Invikafusp alfa is Marengo’s first-in-class dual T cell agonist, designed with a bi-specific antibody format to selectively engage and activate the Vβ6 and Vβ10 subsets of T cells in vivo, promoting durable anti-tumor immunity.
Updated Findings from the STARt-001 Clinical Plenary Presentation:
Clinically meaningful anti-tumor activity as monotherapy in anti-PD(L)1-resistant tumors at the recommended Phase 2 dose (RP2D) of 0.08 mg/kg:
61% disease control rate in heavily pretreated, PD-1 resistant tumors dosed at 0.08 or 0.12 mg/kg
52% tumor regression rate observed across multiple tumor types, including colorectal cancer (CRC), non-small cell lung cancer (NSCLC), cervical, squamous cell carcinoma of the head and neck (SCCHN), and melanoma
Objective responses in colorectal cancer and NSCLC:
3 responders out of 10 TMB-high metastatic CRC patients (across RAS wild-type, RAS mutant, and MSI-H subtypes)

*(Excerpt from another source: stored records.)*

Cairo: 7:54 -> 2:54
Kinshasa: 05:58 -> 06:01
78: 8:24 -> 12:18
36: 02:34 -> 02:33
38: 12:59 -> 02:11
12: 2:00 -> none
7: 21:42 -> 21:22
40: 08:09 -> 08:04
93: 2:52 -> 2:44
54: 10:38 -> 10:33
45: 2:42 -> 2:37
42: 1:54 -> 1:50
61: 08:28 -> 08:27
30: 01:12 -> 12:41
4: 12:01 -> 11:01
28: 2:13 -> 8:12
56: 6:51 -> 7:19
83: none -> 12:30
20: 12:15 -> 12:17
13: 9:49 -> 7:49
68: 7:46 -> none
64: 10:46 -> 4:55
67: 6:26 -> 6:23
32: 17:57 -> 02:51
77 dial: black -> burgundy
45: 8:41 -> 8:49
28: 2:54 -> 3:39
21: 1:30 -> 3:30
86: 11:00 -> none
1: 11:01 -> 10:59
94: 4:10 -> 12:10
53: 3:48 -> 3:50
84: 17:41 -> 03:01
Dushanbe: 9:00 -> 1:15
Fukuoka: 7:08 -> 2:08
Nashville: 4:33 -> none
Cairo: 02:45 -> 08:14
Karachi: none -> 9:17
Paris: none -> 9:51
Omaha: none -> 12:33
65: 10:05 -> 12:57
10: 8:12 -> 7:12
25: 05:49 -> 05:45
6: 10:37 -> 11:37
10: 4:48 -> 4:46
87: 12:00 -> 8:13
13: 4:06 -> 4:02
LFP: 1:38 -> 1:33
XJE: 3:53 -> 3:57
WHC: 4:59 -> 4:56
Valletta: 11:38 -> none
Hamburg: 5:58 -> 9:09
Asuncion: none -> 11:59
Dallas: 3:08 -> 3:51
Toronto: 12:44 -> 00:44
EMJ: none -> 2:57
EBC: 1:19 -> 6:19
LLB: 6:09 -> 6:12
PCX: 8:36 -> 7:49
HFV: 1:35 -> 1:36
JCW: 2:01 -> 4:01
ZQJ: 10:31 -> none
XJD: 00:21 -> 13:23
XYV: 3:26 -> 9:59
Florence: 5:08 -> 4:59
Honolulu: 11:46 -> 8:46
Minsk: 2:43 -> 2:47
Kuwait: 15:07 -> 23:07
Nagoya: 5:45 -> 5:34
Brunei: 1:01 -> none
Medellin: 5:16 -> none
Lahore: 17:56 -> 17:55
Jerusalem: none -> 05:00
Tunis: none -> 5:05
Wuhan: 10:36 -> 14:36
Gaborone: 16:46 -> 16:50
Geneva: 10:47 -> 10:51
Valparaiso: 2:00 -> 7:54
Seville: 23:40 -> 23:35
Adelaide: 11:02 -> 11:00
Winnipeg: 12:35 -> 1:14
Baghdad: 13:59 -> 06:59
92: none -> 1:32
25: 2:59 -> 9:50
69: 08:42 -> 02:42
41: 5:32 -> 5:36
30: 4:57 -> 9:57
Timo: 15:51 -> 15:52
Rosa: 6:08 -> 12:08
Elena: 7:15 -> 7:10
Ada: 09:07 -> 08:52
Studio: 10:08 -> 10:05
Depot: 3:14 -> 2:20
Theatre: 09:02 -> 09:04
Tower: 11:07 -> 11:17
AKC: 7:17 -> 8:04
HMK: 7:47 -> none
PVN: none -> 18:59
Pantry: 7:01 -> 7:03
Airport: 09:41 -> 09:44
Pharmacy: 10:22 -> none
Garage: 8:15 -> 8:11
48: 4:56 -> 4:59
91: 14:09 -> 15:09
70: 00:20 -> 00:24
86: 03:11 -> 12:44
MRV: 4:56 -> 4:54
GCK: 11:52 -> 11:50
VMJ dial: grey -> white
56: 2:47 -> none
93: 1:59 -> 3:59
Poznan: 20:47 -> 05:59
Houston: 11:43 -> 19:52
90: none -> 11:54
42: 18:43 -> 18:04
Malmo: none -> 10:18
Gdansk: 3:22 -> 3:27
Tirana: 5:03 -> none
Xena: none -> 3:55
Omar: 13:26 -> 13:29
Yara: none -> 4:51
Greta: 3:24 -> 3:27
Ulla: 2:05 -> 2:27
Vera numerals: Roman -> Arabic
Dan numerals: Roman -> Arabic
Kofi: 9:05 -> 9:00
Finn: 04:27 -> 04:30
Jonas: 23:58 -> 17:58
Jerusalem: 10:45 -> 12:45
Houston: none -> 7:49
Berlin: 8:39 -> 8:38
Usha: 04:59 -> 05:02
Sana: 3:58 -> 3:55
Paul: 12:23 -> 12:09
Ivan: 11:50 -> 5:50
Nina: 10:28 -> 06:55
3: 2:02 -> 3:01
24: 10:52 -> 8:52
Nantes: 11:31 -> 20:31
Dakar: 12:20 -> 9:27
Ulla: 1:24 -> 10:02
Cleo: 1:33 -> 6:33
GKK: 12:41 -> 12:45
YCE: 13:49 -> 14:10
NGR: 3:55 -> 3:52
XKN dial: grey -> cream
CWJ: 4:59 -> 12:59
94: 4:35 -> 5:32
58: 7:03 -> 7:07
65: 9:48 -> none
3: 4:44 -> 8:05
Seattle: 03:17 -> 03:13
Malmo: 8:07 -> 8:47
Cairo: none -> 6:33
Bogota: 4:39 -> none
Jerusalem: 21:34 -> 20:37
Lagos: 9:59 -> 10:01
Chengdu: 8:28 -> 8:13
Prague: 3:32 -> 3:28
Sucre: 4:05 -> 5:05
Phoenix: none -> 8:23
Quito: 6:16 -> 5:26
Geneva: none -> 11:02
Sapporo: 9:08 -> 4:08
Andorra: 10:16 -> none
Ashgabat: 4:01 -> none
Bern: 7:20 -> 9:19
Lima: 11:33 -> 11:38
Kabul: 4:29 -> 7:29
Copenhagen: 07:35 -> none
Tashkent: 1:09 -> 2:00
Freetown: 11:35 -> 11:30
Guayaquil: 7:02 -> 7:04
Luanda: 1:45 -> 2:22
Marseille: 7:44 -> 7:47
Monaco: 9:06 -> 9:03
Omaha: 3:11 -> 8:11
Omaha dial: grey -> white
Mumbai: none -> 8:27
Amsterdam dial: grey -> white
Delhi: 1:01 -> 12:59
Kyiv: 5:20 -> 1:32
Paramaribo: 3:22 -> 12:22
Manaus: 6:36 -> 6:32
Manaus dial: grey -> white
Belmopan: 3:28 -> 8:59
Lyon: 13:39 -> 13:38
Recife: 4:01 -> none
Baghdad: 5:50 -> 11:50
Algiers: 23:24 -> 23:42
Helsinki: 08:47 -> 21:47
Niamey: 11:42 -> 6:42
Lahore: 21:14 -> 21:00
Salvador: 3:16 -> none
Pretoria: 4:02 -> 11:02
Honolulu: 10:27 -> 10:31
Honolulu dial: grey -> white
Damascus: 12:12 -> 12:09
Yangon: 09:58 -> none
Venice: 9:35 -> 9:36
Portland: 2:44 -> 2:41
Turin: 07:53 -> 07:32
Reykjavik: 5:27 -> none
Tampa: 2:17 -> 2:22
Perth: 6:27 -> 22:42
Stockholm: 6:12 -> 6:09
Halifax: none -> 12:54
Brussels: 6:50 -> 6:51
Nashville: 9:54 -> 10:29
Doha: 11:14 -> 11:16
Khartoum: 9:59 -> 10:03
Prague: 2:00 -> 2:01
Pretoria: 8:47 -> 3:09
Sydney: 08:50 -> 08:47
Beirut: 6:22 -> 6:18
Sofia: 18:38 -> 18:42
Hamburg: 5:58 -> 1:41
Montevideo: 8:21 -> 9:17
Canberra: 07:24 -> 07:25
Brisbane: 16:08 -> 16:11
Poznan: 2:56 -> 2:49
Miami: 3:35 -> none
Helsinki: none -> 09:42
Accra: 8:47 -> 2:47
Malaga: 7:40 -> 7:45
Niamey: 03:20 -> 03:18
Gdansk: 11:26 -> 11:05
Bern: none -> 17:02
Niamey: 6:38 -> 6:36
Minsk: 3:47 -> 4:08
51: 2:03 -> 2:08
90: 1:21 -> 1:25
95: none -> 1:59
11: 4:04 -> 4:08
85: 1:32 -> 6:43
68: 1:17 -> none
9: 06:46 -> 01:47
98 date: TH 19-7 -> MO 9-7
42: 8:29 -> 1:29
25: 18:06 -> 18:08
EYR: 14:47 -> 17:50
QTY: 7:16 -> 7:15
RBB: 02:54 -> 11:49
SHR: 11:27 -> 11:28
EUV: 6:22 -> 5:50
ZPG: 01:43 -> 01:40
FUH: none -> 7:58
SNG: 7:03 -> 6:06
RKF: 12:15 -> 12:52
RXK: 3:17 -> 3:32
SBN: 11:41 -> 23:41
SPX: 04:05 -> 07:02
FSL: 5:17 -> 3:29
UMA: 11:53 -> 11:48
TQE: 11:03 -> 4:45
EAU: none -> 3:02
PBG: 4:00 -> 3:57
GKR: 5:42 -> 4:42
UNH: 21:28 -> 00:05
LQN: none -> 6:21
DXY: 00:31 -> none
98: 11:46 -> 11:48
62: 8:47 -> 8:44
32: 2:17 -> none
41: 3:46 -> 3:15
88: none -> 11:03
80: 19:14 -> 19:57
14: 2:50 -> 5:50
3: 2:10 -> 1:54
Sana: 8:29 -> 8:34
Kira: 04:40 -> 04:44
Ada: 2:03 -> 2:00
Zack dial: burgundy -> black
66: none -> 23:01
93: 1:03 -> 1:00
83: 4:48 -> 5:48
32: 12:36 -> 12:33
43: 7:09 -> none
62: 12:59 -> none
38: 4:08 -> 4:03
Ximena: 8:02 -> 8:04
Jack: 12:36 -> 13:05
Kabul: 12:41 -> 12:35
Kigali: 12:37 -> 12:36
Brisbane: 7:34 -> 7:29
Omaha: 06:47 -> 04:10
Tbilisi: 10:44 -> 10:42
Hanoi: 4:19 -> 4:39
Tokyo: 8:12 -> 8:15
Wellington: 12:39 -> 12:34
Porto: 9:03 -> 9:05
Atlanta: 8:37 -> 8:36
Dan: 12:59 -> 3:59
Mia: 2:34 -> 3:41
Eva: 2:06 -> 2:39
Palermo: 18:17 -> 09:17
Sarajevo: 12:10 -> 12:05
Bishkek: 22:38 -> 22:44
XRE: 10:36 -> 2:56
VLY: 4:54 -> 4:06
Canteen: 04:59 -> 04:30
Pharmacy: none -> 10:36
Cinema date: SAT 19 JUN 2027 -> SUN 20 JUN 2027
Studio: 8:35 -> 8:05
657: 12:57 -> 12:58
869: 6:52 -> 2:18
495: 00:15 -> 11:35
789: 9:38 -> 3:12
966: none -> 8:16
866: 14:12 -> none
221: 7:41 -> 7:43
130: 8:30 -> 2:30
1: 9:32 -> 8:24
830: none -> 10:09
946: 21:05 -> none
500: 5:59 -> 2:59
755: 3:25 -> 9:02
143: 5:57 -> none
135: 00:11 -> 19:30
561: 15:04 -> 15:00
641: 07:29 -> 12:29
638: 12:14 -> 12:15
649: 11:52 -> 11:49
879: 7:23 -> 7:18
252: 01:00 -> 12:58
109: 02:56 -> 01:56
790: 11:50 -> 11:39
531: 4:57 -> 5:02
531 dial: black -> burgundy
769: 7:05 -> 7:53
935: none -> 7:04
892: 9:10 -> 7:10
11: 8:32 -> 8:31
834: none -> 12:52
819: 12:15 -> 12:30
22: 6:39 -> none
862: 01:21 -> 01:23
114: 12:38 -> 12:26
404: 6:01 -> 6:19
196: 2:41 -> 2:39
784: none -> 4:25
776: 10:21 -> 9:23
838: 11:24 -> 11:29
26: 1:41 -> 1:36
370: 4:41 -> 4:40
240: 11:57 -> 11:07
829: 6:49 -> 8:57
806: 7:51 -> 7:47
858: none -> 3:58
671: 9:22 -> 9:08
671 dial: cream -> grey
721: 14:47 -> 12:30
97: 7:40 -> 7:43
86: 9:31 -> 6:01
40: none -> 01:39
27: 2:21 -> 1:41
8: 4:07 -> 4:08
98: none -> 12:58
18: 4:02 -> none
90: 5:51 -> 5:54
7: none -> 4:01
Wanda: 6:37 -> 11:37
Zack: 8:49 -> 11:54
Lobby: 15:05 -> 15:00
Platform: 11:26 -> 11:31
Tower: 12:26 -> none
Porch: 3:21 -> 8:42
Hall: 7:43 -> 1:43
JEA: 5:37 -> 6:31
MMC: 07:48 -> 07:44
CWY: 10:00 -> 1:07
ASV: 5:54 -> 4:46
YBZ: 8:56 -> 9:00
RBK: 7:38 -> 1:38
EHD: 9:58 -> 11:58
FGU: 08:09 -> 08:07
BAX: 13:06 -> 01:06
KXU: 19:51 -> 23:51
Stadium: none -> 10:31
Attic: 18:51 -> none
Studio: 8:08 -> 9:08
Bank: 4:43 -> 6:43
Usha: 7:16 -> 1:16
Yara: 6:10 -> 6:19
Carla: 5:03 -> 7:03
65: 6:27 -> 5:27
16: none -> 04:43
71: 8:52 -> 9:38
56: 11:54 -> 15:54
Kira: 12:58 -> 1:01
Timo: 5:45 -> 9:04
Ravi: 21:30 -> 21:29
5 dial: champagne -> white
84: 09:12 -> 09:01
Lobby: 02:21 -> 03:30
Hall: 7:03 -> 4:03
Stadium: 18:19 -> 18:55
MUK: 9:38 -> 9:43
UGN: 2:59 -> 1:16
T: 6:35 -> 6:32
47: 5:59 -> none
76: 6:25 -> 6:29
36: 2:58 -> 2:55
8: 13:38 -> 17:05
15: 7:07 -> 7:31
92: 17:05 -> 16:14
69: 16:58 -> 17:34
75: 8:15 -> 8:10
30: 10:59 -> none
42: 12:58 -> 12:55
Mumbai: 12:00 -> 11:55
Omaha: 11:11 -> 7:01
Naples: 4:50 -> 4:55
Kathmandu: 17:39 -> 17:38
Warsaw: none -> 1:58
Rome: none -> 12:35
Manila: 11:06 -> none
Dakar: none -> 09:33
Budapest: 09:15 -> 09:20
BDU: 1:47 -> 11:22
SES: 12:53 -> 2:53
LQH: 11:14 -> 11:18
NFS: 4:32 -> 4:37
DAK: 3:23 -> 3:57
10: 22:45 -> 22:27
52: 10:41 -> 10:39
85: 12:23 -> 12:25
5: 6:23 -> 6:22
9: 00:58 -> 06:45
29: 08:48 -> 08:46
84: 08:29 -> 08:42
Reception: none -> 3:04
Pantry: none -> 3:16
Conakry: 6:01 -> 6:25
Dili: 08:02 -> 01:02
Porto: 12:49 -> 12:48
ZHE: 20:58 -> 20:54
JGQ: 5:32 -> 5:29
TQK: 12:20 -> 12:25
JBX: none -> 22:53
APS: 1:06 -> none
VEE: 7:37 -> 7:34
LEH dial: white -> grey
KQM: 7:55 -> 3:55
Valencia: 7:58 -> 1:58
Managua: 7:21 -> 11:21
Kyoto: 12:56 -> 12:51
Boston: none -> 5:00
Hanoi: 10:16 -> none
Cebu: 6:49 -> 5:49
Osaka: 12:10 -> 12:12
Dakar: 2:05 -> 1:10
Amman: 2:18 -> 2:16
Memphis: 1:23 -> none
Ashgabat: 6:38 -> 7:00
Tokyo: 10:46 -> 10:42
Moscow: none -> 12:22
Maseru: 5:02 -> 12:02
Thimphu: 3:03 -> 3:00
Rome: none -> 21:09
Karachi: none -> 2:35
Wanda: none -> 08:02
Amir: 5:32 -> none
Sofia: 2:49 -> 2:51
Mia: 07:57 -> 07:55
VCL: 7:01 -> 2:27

1 additional responder with 73% tumor regression out of 2 anti-PD(L)1-resistant TMB-high NSCLC patients
Mechanism of Action and Translational Insights:
Invikafusp promoted potent, selective expansion of peripheral CD8+ Vβ6/Vβ10 T cells, which acquired a novel "memory-like effector" phenotype in both blood and tumor tissue
Expanded and activated Vβ T cells in post treatment tumor tissues consistent with enhanced anti-tumor function
Safety Profile:
Consistent with a selective T cell activation mechanism
Adverse events were generally transient and manageable with supportive care
Based on these early clinical and preclinical findings, the U.S. Food and Drug Administration has granted Fast Track Designation to invikafusp alfa for the treatment of patients with TMB-high colorectal cancer.
The Phase 2 portion of the STARt-002 trial is actively enrolling patients across multiple tumor types, including TMB-H metastatic colorectal cancer, MSI-H and TMB-H tissue-agnostic solid tumors.